Presiden Susilo Bambang Yudhoyono (SBY) kemarin kembali mengeluh. Kali anak-anak di acara perayaan Hari Anak Nasional di Teater Imax Keong Emas, Taman Mini Indonesia Indah, Jakarta Timur kena getahnya. Dia menyindir lantaran melihat beberapa bocah itu memejamkan mata saat dia menyampaikan pidato. "Ada satu dua yang tidur. Jangan tidur ya. Coba tolong dibangunkan. Barangkali mengantuk," kata SBY sambil menunjuk.
Bukan kali
ini saja SBY mengeluh saat pidatonya tidak didengar. Entah karena pendengar
memang nakal atau bosan. Bahkan dalam rapat kabinet dia tidak segan marah
karena merasa tidak dipedulikan saat berbicara. Perwira militer sampai
anak-anak pernah kena semprot presiden.
Berbeda
halnya dengan beberapa pemimpin dunia hidup saat ini. Sebut saja Presiden Iran
Mahmud Ahmadinejad, Presiden Bolivia Evo Morales, dan Presiden Venezuela Hugo
Chavez. Ucapan mereka ketika berada di atas podium kerap ditunggu wartawan
sampai intelijen. Diburu dari panggung domestik sampai di hadapan Sidang Umum
Perserikatan Bangsa-Bangsa (PBB). Bukan apa-apa, pidato mereka sampaikan selalu
lugas, pedas, dan tanpa terlalu banyak bermain kata-kata. Kuping para pemimpin
negara-negara Barat pro kapitalis sering merah dibuatnya saat mendengar
komentar mereka.
Mungkin
Anda masih ingat ketika Ahmadinejad tegas mengatakan peristiwa holocaust atau
pembantaian kaum Yahudi pada Perang Dunia II oleh Nazi Jerman hanya rekayasa.
Sontak Israel
berang mendengar perkataan itu. Perang kata-kata antarmereka pun ramai di media
massa . Tidak
sampai di situ, ketika dia berpidato di hadapan majelis Sidang Umum PBB,
sanggup membuat mata utusan dari berbagai negara menyimak apa yang disampaikan.

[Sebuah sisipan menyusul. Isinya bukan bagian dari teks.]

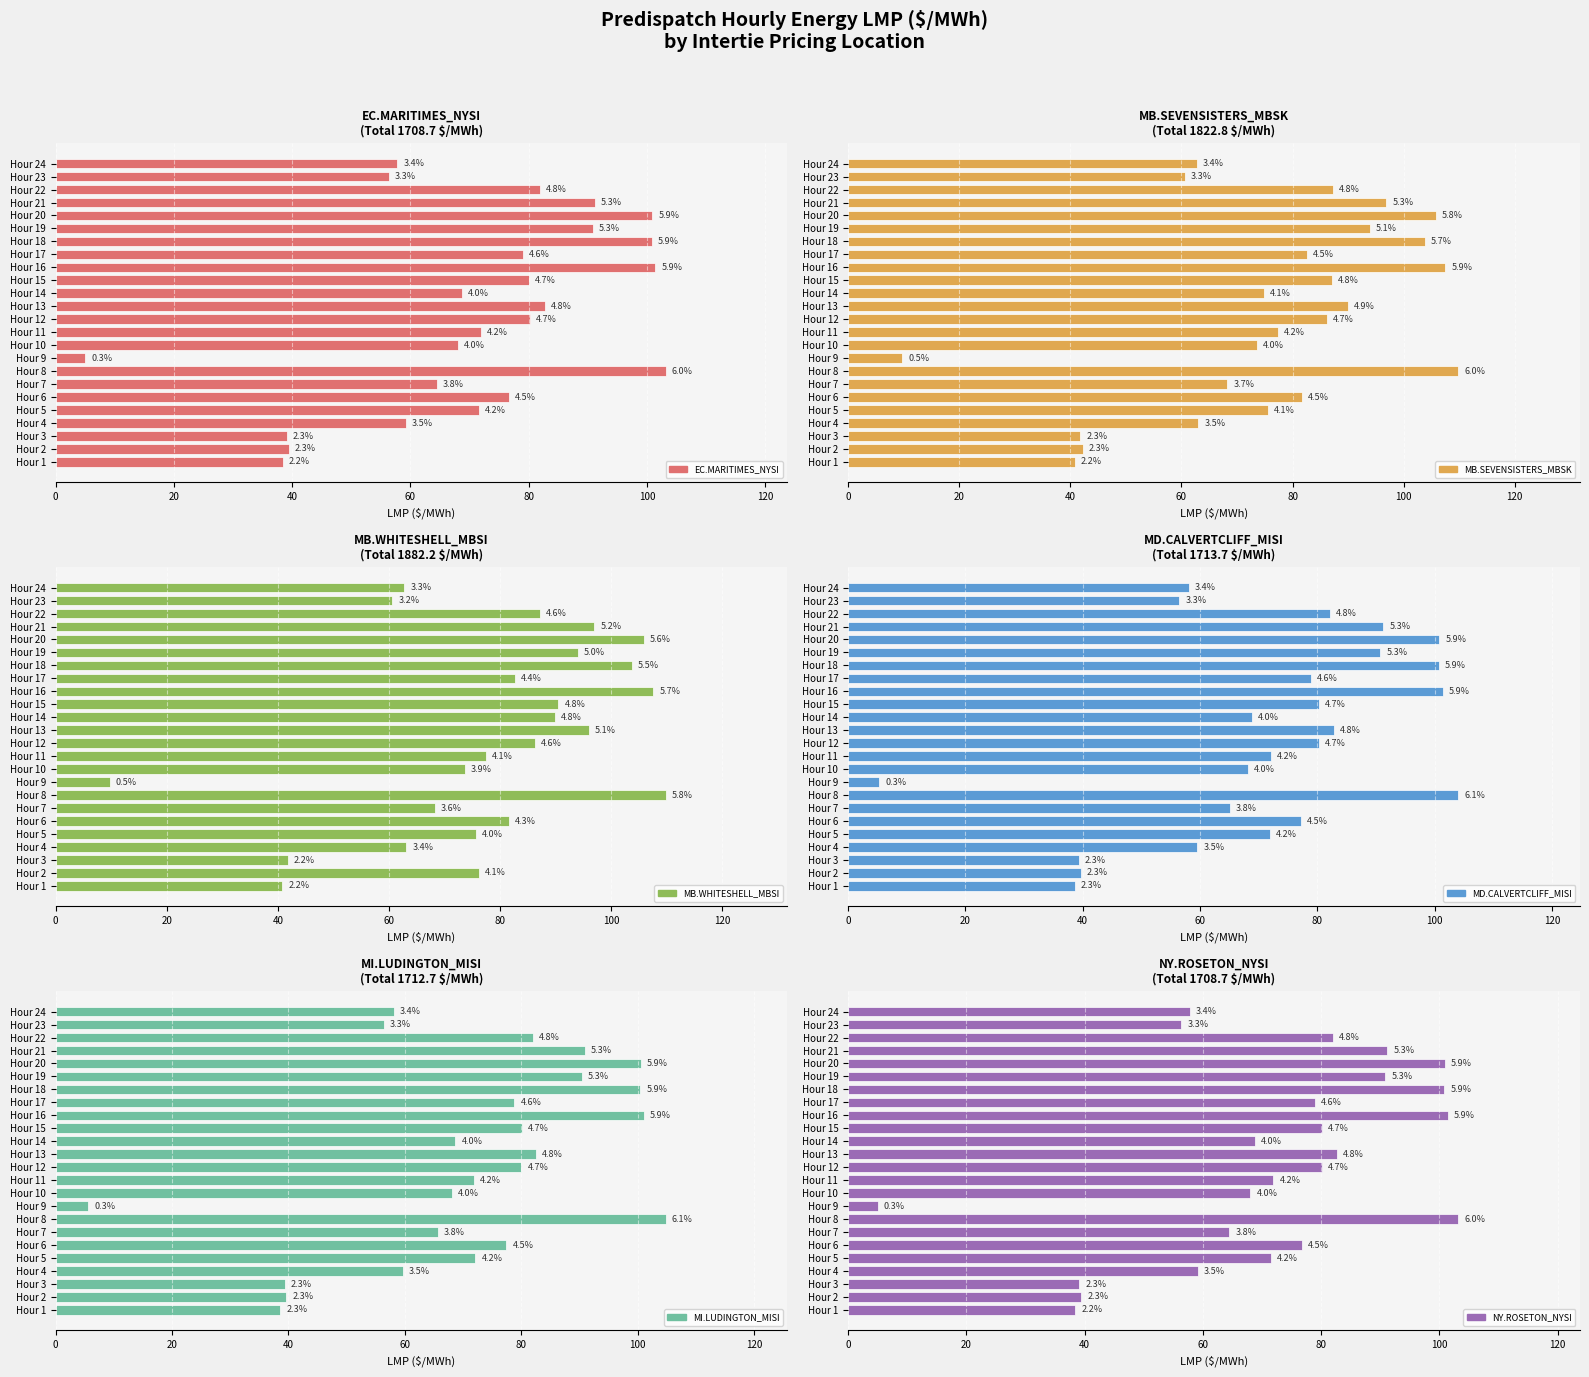

At Hour 23, list the series in order from smallest to largest.

EC.MARITIMES_NYSI, MI.LUDINGTON_MISI, NY.ROSETON_NYSI, MD.CALVERTCLIFF_MISI, MB.SEVENSISTERS_MBSK, MB.WHITESHELL_MBSI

Kritik tajamnya atas dominasi kendali Amerika Serikat dalam urusan politik dan
keamanan global kerap menjadi bahan pidato utama. Tidak lupa dia selalu
menyempatkan menyentil Negeri Zionis dalam perseteruannya soal proyek nuklir Iran .
Lain lagi
dengan sosok Evo Morales dan Hugo Chavez. Pidato dua pemimpin negara di wilayah
Amerika Latin itu selalu mengundang decak kagum para perindu keadilan dan
cibiran dari golongan kapitalis-feodal. Mereka selalu keras dalam mengkritik
kebijakan Amerika Serikat.
Hal ini
kembali mengingatkan kita saat mendiang Ir. Soekarno masih memimpin. Pidato
Bung Karno kerap disampaikan dalam intonasi berapi-api. Membuat para
pengagumnya betah berlama-lama mendengar. Bahasanya sederhana, membakar
semangat. Tidak ngak ngik ngok seperti alunan lagu-lagu pop Barat. Sama halnya
dengan Fidel Castro. Kesamaan dari mereka semuanya sangat anti-Barat.
Jika para
pemimpin itu sanggup membakar semangat rakyatnya dengan sikap dan pidatonya
yang sejalan, lalu bagaimana dengan Indonesia ? Sampai kapan kita harus
menunggu pemimpin yang punya mental berani berseberangan dengan kemauan Blok
Barat agar bisa lugas berorasi. Atau malah kita terlalu tunduk terhadap kuasa
asing sehingga kita kikuk dibuatnya.